Long non-coding RNA BRE-AS1 represses non-small cell lung cancer cell growth and survival via up-regulating NR4A3.

Recently, several long non-coding RNAs (lncRNAs) have been revealed to play crucial roles in tumorigenesis and progression of many cancers. Nevertheless, more than 50,000 lncRNAs were identified in human cells and the roles of majority of these lncRNAs in non-small cell lung cancer (NSCLC) are unknown. In this study, using public NSCLC microarray data we identified a novel lncRNA BRE antisense RNA 1 (BRE-AS1). BRE-AS1 is significantly down-regulated in NSCLC tissues and cell lines. Gain-of-function and loss-of-function assays showed that BRE-AS1 reduces NSCLC cell viability, represses NSCLC cell proliferation, and induces NSCLC cell apoptosis in vitro, and represses NSCLC tumor growth in vivo. Mechanistic investigation revealed that BRE-AS1 physically binds STAT3, reduces the binding of STAT3 to the promoter of NR4A3, relieves the repression of NR4A3 caused by STAT3, and up-regulates NR4A3 expression.

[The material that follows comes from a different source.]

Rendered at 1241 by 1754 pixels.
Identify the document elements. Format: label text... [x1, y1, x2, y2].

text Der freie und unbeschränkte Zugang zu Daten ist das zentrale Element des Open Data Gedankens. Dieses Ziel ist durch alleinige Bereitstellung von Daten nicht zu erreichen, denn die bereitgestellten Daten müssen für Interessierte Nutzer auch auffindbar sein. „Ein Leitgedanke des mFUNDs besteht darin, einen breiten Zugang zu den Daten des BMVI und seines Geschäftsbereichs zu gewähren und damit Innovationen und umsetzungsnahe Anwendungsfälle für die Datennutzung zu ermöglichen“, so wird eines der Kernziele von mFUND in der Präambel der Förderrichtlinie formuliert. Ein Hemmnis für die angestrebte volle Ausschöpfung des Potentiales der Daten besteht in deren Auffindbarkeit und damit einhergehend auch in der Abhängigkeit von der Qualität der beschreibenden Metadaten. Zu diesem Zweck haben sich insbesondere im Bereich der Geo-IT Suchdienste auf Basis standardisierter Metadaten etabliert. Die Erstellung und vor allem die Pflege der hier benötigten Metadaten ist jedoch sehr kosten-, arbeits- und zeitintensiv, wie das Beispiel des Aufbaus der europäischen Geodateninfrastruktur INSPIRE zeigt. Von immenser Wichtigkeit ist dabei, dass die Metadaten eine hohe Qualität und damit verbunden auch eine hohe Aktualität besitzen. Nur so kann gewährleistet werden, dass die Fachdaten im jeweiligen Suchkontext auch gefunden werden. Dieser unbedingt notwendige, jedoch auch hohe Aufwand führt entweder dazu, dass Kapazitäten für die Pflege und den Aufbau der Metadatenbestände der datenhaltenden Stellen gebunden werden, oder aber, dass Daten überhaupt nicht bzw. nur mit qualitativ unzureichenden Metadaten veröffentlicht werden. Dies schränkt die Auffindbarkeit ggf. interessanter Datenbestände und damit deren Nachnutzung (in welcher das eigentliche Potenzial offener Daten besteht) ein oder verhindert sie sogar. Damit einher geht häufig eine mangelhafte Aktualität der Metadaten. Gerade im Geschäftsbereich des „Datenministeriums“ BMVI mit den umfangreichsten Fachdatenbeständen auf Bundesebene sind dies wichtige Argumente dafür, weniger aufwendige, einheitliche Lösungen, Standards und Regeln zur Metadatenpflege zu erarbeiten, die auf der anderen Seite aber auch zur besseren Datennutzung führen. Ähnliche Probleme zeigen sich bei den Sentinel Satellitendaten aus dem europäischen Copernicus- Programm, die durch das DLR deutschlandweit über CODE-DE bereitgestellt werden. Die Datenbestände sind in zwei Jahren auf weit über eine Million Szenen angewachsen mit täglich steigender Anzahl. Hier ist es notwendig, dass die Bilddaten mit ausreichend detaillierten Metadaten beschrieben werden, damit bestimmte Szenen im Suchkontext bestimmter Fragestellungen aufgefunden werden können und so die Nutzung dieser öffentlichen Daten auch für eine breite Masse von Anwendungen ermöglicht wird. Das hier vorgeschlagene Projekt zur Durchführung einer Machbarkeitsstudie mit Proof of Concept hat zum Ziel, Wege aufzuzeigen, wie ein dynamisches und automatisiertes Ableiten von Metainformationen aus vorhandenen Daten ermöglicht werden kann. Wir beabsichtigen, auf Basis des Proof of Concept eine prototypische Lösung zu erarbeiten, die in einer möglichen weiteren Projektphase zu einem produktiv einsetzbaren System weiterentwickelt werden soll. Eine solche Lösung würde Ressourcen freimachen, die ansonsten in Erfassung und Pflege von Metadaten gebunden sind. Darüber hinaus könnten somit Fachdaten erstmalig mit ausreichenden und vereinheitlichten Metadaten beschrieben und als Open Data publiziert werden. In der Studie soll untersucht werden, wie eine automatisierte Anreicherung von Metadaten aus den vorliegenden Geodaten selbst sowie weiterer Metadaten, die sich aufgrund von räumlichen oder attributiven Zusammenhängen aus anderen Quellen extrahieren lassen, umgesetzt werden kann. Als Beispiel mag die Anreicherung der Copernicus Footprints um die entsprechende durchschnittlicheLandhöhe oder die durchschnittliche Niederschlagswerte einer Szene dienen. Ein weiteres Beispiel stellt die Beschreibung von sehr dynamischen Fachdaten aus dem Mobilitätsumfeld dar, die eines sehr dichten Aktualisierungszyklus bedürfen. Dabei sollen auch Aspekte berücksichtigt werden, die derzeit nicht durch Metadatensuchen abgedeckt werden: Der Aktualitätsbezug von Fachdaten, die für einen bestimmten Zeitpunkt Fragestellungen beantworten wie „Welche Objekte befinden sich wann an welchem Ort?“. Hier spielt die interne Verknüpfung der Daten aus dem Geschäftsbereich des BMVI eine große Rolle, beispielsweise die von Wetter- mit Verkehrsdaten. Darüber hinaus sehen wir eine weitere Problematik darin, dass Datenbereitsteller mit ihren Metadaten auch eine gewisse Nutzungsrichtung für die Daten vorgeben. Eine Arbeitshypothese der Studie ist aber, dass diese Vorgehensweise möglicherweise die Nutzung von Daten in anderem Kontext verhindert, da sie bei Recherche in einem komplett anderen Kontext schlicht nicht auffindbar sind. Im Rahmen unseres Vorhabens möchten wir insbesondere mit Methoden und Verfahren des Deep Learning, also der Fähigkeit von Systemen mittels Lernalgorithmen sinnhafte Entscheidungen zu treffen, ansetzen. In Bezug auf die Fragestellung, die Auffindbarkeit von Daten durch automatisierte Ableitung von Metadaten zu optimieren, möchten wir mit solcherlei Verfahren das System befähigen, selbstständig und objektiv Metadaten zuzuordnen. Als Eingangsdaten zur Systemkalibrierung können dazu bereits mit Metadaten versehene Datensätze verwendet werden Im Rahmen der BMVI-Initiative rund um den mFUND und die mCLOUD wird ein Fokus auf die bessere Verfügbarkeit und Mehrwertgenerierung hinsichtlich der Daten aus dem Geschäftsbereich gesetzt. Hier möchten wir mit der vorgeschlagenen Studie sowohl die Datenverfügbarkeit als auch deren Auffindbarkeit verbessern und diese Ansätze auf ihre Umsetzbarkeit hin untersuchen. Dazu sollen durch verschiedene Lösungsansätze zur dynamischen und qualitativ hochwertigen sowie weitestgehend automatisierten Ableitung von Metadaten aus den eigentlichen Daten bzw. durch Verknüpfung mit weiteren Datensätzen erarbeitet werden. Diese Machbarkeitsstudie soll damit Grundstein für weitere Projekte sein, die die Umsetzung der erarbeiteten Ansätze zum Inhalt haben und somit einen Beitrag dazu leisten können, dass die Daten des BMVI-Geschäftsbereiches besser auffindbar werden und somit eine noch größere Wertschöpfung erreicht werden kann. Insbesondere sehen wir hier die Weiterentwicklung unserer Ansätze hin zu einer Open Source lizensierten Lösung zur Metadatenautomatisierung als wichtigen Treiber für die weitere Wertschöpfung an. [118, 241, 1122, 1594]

Consistently, NR4A3 is significantly down-regulated in NSCLC tissues and the expression of NR4A3 is positively correlated with the expression of BRE-AS1 in NSCLC tissues. In addition, depletion of NR4A3 attenuates the tumor suppressive roles of BRE-AS1 in NSCLC. Collectively, our data demonstrate that BRE-AS1 represses NSCLC cell growth and survival via up-regulating NR4A3 and suggest that enhancing BRE-AS1 may be potential therapeutic strategy for NSCLC.